It's odd how words, when inexpertly used by people expressing themselves in a foreign language, can sometimes convey a meaning that is far more profound than perfect syntax would.
In the immediate aftermath of the devastating events in Japan last week, I e-mailed my friend Yoichi who lives in Tokyo to ask if he was all right and whether he'd managed to survive the horrors of the earthquake.
"Yes, I am fine," he e-mailed back a few minutes later, before continuing in faltering English, "but I was in my office, and a hill of documents broke down".
That phrase has stayed with me in recent days. "A hill of documents broke down" may seem inadequate to describe the continuing nightmare engulfing the citizens of Japan, and yet somehow Yoichi's halting phrase seems an unwitting testimony to his nation's collective psyche: polite, understated and unwilling to make an unnecessary fuss. Compare that with many here in the UK who cannot wait to make a drama out of a crisis, particularly if we can find someone to blame.
Someone described the footage of the tsunami endlessly replayed on our TV screens as strangely beautiful. That may be taking poetic licence a little too far as it was of course the stuff of nightmares, horror that even Hollywood could never conjure however big the budget. Yet in one respect, it was indeed curiously mesmerising: particularly when viewed on an endless loop.
The advent of 24/7 news has led to a phenomenon, at least in my house, which until now I'd been unwilling to acknowledge, even to myself. The fact is that I've found myself glued to my set, watching the same unfolding events, often for some hours at a time, without knowing quite why. But I suspect the truth is that, as for many others in this media-saturated world, I'm in danger of turning into a news junkie.
There I sit, remote in hand, surfing from BBC News 24 to Sky to CNN, endlessly replaying the same terrifying images of death and destruction, and all the while shivering with vicarious horror. Buildings crash into bridges, yachts are upended over sea walls, cars jostle together like children's toys in a giant bathtub. The commentaries may be different, yet the images and the attendant frisson remain the same.
It was a colleague who first identified my own state of mind. When I asked him the other morning if he had watched the previous night's events on TV, he nodded a little ruefully before admitting he had watched for more than two hours. "It's curiously hypnotic," he said.
Part of the fascination is good old-fashioned curiosity or "rubber-necking" as we call it.

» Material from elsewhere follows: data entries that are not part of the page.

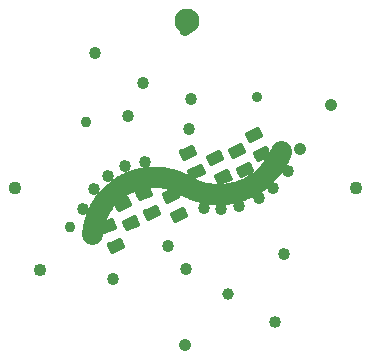
<source format=gts>
G04 EAGLE Gerber RS-274X export*
G75*
%MOMM*%
%FSLAX34Y34*%
%LPD*%
%INTop Solder Mask*%
%IPPOS*%
%AMOC8*
5,1,8,0,0,1.08239X$1,22.5*%
G01*
G04 Define Apertures*
%ADD10C,2.101600*%
%ADD11C,1.025944*%
%ADD12C,1.087900*%
%ADD13C,0.930281*%
%ADD14C,1.024519*%
%ADD15C,1.750000*%
%ADD16C,1.084550*%
%ADD17C,1.047600*%
%ADD18C,1.071256*%
%ADD19C,0.986644*%
%ADD20C,1.010550*%
%ADD21C,0.889912*%
%ADD22C,1.030388*%
%ADD23C,0.926419*%
%ADD24C,1.106969*%
%ADD25C,0.326897*%
D10*
X0Y140000D03*
D11*
X-62187Y-78818D03*
D12*
X143368Y-1279D03*
D13*
X-98649Y-34492D03*
D14*
X14269Y-18067D03*
X-87854Y-19177D03*
X-66862Y8812D03*
X-52190Y17164D03*
D15*
X0Y0D02*
X1245Y-636D01*
X2505Y-1241D01*
X3780Y-1815D01*
X5068Y-2357D01*
X6370Y-2868D01*
X7683Y-3347D01*
X9008Y-3794D01*
X10343Y-4208D01*
X11688Y-4589D01*
X13042Y-4938D01*
X14403Y-5253D01*
X15773Y-5535D01*
X17148Y-5784D01*
X18530Y-5999D01*
X19916Y-6180D01*
X21306Y-6327D01*
X22700Y-6440D01*
X24095Y-6519D01*
X25493Y-6564D01*
X26891Y-6574D01*
X28288Y-6551D01*
X29685Y-6493D01*
X31080Y-6402D01*
X32472Y-6276D01*
X33861Y-6116D01*
X35246Y-5923D01*
X36625Y-5696D01*
X37998Y-5435D01*
X39365Y-5140D01*
X40724Y-4812D01*
X42075Y-4452D01*
X43416Y-4058D01*
X44747Y-3632D01*
X46068Y-3173D01*
X47377Y-2682D01*
X48674Y-2159D01*
X49957Y-1605D01*
X51227Y-1020D01*
X52481Y-403D01*
X53721Y243D01*
X54944Y920D01*
X56150Y1626D01*
X57339Y2362D01*
X58509Y3127D01*
X59661Y3920D01*
X60792Y4740D01*
X61904Y5589D01*
X62994Y6464D01*
X64062Y7365D01*
X65109Y8292D01*
X66132Y9245D01*
X67132Y10222D01*
X68107Y11224D01*
X69058Y12248D01*
X69983Y13296D01*
X70883Y14366D01*
X71756Y15458D01*
X72602Y16571D01*
X73421Y17704D01*
X74212Y18857D01*
X74974Y20029D01*
X75708Y21219D01*
X76412Y22426D01*
X77086Y23651D01*
X77731Y24891D01*
X78345Y26147D01*
X78928Y27418D01*
X79480Y28702D01*
X80000Y30000D01*
X0Y0D02*
X-1088Y673D01*
X-2192Y1318D01*
X-3312Y1937D01*
X-4446Y2528D01*
X-5595Y3090D01*
X-6757Y3625D01*
X-7932Y4131D01*
X-9119Y4607D01*
X-10317Y5055D01*
X-11525Y5473D01*
X-12744Y5862D01*
X-13972Y6220D01*
X-15208Y6548D01*
X-16452Y6846D01*
X-17703Y7113D01*
X-18960Y7350D01*
X-20222Y7555D01*
X-21489Y7730D01*
X-22760Y7873D01*
X-24035Y7986D01*
X-25311Y8067D01*
X-26589Y8117D01*
X-27868Y8135D01*
X-29147Y8122D01*
X-30425Y8078D01*
X-31702Y8002D01*
X-32977Y7895D01*
X-34248Y7757D01*
X-35516Y7588D01*
X-36779Y7387D01*
X-38037Y7156D01*
X-39289Y6894D01*
X-40534Y6602D01*
X-41772Y6279D01*
X-43001Y5925D01*
X-44222Y5542D01*
X-45432Y5129D01*
X-46632Y4687D01*
X-47821Y4215D01*
X-48998Y3714D01*
X-50162Y3184D01*
X-51313Y2626D01*
X-52450Y2040D01*
X-53572Y1427D01*
X-54679Y786D01*
X-55770Y118D01*
X-56844Y-577D01*
X-57901Y-1297D01*
X-58940Y-2044D01*
X-59960Y-2815D01*
X-60961Y-3611D01*
X-61942Y-4432D01*
X-62903Y-5276D01*
X-63842Y-6144D01*
X-64760Y-7035D01*
X-65657Y-7947D01*
X-66530Y-8882D01*
X-67380Y-9837D01*
X-68207Y-10813D01*
X-69009Y-11809D01*
X-69787Y-12825D01*
X-70540Y-13859D01*
X-71267Y-14911D01*
X-71968Y-15981D01*
X-72643Y-17068D01*
X-73290Y-18170D01*
X-73911Y-19289D01*
X-74504Y-20422D01*
X-75069Y-21570D01*
X-75606Y-22731D01*
X-76114Y-23904D01*
X-76593Y-25090D01*
X-77043Y-26288D01*
X-77463Y-27496D01*
X-77854Y-28714D01*
X-78215Y-29941D01*
X-78545Y-31176D01*
X-78846Y-32420D01*
X-79115Y-33670D01*
X-79354Y-34926D01*
X-79562Y-36188D01*
X-79739Y-37455D01*
X-79885Y-38726D01*
X-80000Y-40000D01*
D11*
X-1268Y132574D03*
D16*
X-124582Y-70968D03*
D14*
X-78374Y-2474D03*
X-2190Y-2836D03*
X-35712Y20776D03*
X28715Y-18970D03*
X43838Y-16713D03*
X61219Y-9715D03*
X73408Y-1138D03*
X85597Y13308D03*
D17*
X95639Y31544D03*
D18*
X-1279Y-134419D03*
D19*
X34534Y-90794D03*
D20*
X74328Y-114909D03*
D14*
X82437Y-57568D03*
D21*
X59626Y75985D03*
D22*
X-37252Y87295D03*
X-77419Y112903D03*
D23*
X-85232Y54663D03*
D24*
X-145102Y-1437D03*
D11*
X-15912Y-50293D03*
X-409Y-70087D03*
X1848Y48190D03*
X3949Y73768D03*
X-49546Y59774D03*
D17*
X121918Y68625D03*
D25*
X-72976Y-32964D02*
X-70382Y-39073D01*
X-72976Y-32964D02*
X-63360Y-28881D01*
X-60766Y-34990D01*
X-70382Y-39073D01*
X-71701Y-35967D02*
X-63067Y-35967D01*
X-61670Y-32861D02*
X-72733Y-32861D01*
X-65418Y-29755D02*
X-62989Y-29755D01*
X-66029Y-49330D02*
X-63435Y-55439D01*
X-66029Y-49330D02*
X-56413Y-45247D01*
X-53819Y-51356D01*
X-63435Y-55439D01*
X-64754Y-52333D02*
X-56120Y-52333D01*
X-54723Y-49227D02*
X-65786Y-49227D01*
X-58471Y-46121D02*
X-56042Y-46121D01*
X14249Y11057D02*
X11655Y17166D01*
X14249Y11057D02*
X4633Y6974D01*
X2039Y13083D01*
X11655Y17166D01*
X11948Y10080D02*
X3314Y10080D01*
X2282Y13186D02*
X13345Y13186D01*
X12026Y16292D02*
X9597Y16292D01*
X7302Y27424D02*
X4708Y33533D01*
X7302Y27424D02*
X-2314Y23341D01*
X-4908Y29450D01*
X4708Y33533D01*
X5001Y26447D02*
X-3633Y26447D01*
X-4665Y29553D02*
X6398Y29553D01*
X5079Y32659D02*
X2650Y32659D01*
X-42438Y-4960D02*
X-39844Y-11069D01*
X-42438Y-4960D02*
X-32822Y-877D01*
X-30228Y-6986D01*
X-39844Y-11069D01*
X-41163Y-7963D02*
X-32529Y-7963D01*
X-31132Y-4857D02*
X-42195Y-4857D01*
X-34880Y-1751D02*
X-32451Y-1751D01*
X-35490Y-21327D02*
X-32896Y-27436D01*
X-35490Y-21327D02*
X-25874Y-17244D01*
X-23280Y-23353D01*
X-32896Y-27436D01*
X-34215Y-24330D02*
X-25581Y-24330D01*
X-24184Y-21224D02*
X-35247Y-21224D01*
X-27932Y-18118D02*
X-25503Y-18118D01*
X52901Y18667D02*
X55495Y12558D01*
X45879Y8475D01*
X43285Y14584D01*
X52901Y18667D01*
X53194Y11581D02*
X44560Y11581D01*
X43528Y14687D02*
X54591Y14687D01*
X53272Y17793D02*
X50843Y17793D01*
X48548Y28925D02*
X45954Y35034D01*
X48548Y28925D02*
X38932Y24842D01*
X36338Y30951D01*
X45954Y35034D01*
X46247Y27948D02*
X37613Y27948D01*
X36581Y31054D02*
X47644Y31054D01*
X46325Y34160D02*
X43896Y34160D01*
X-19537Y-6750D02*
X-16943Y-12859D01*
X-19537Y-6750D02*
X-9921Y-2667D01*
X-7327Y-8776D01*
X-16943Y-12859D01*
X-18262Y-9753D02*
X-9628Y-9753D01*
X-8231Y-6647D02*
X-19294Y-6647D01*
X-11979Y-3541D02*
X-9550Y-3541D01*
X-12590Y-23117D02*
X-9996Y-29226D01*
X-12590Y-23117D02*
X-2974Y-19034D01*
X-380Y-25143D01*
X-9996Y-29226D01*
X-11315Y-26120D02*
X-2681Y-26120D01*
X-1284Y-23014D02*
X-12347Y-23014D01*
X-5032Y-19908D02*
X-2603Y-19908D01*
X69861Y26083D02*
X67267Y32192D01*
X69861Y26083D02*
X60245Y22000D01*
X57651Y28109D01*
X67267Y32192D01*
X67560Y25106D02*
X58926Y25106D01*
X57894Y28212D02*
X68957Y28212D01*
X67638Y31318D02*
X65209Y31318D01*
X62914Y42450D02*
X60320Y48559D01*
X62914Y42450D02*
X53298Y38367D01*
X50704Y44476D01*
X60320Y48559D01*
X60613Y41473D02*
X51979Y41473D01*
X50947Y44579D02*
X62010Y44579D01*
X60691Y47685D02*
X58262Y47685D01*
X-60374Y-14040D02*
X-57780Y-20149D01*
X-60374Y-14040D02*
X-50758Y-9957D01*
X-48164Y-16066D01*
X-57780Y-20149D01*
X-59099Y-17043D02*
X-50465Y-17043D01*
X-49068Y-13937D02*
X-60131Y-13937D01*
X-52816Y-10831D02*
X-50387Y-10831D01*
X-53427Y-30407D02*
X-50833Y-36516D01*
X-53427Y-30407D02*
X-43811Y-26324D01*
X-41217Y-32433D01*
X-50833Y-36516D01*
X-52152Y-33410D02*
X-43518Y-33410D01*
X-42121Y-30304D02*
X-53184Y-30304D01*
X-45869Y-27198D02*
X-43440Y-27198D01*
X37075Y6547D02*
X34481Y12656D01*
X37075Y6547D02*
X27459Y2464D01*
X24865Y8573D01*
X34481Y12656D01*
X34774Y5570D02*
X26140Y5570D01*
X25108Y8676D02*
X36171Y8676D01*
X34852Y11782D02*
X32423Y11782D01*
X30127Y22914D02*
X27533Y29023D01*
X30127Y22914D02*
X20511Y18831D01*
X17917Y24940D01*
X27533Y29023D01*
X27826Y21937D02*
X19192Y21937D01*
X18160Y25043D02*
X29223Y25043D01*
X27904Y28149D02*
X25475Y28149D01*
M02*

</source>
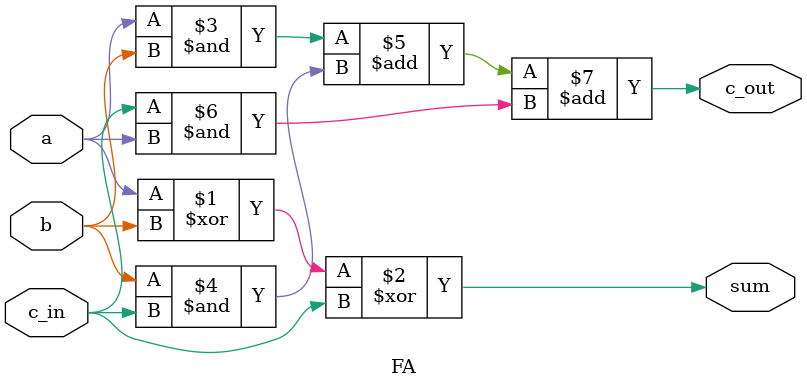
<source format=v>
module FA (
		input a,
		input b,
		input c_in,
	
		output sum,
		output c_out
	);
	
	//assign {c_out,sum}=a+b;
	
	assign sum = a^b^c_in;
	assign c_out = (a&b)+(b&c_in)+(c_in&a);
endmodule
</source>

It is the same phenomenon when passing motorists slow down to gawp at a roadside accident on the opposite carriageway. The underlying emotions are part philanthropic, but part plain old-fashioned nosiness.
In the old days such images would only be aired for a brief period on the nightly bulletins. But with the aid of a satellite dish you can now watch the news around the clock, and of course the programme producers have their own reasons for trying to keep you tuned in.
After all, their schedules have to be filled and their sponsors satisfied with ratings. There always seems to be another development just ahead if only you'll stay tuned - breaking news, rolling headlines, latest developments. A new scoop is always promised just around the corner.
In the meantime, there's always another pundit willing to read the runes, an "exclusive" report or some fresh clip just in from someone's mobile phone. Before you know it, you're back to the house floating down the main street and the whole cycle begins again.
However the situation in Japan plays out, the images of recent days will remain with us all for many months. But after a week of rarely straying from my sofa, I've decided to try what I believe addiction experts describe as a dose of "cold turkey" - namely, switch off for a bit. There is a thin line between sympathetic interest and prurient thrill, and I fear I may have crossed that line several times in recent days.
In the meantime, Yoichi's awkward phrase will continue to roll around in my brain, not just for what it told me about my friend, but about Japan as it braves this disaster. "A hill of documents broke down" in some ways tells me more than all of those hours of television.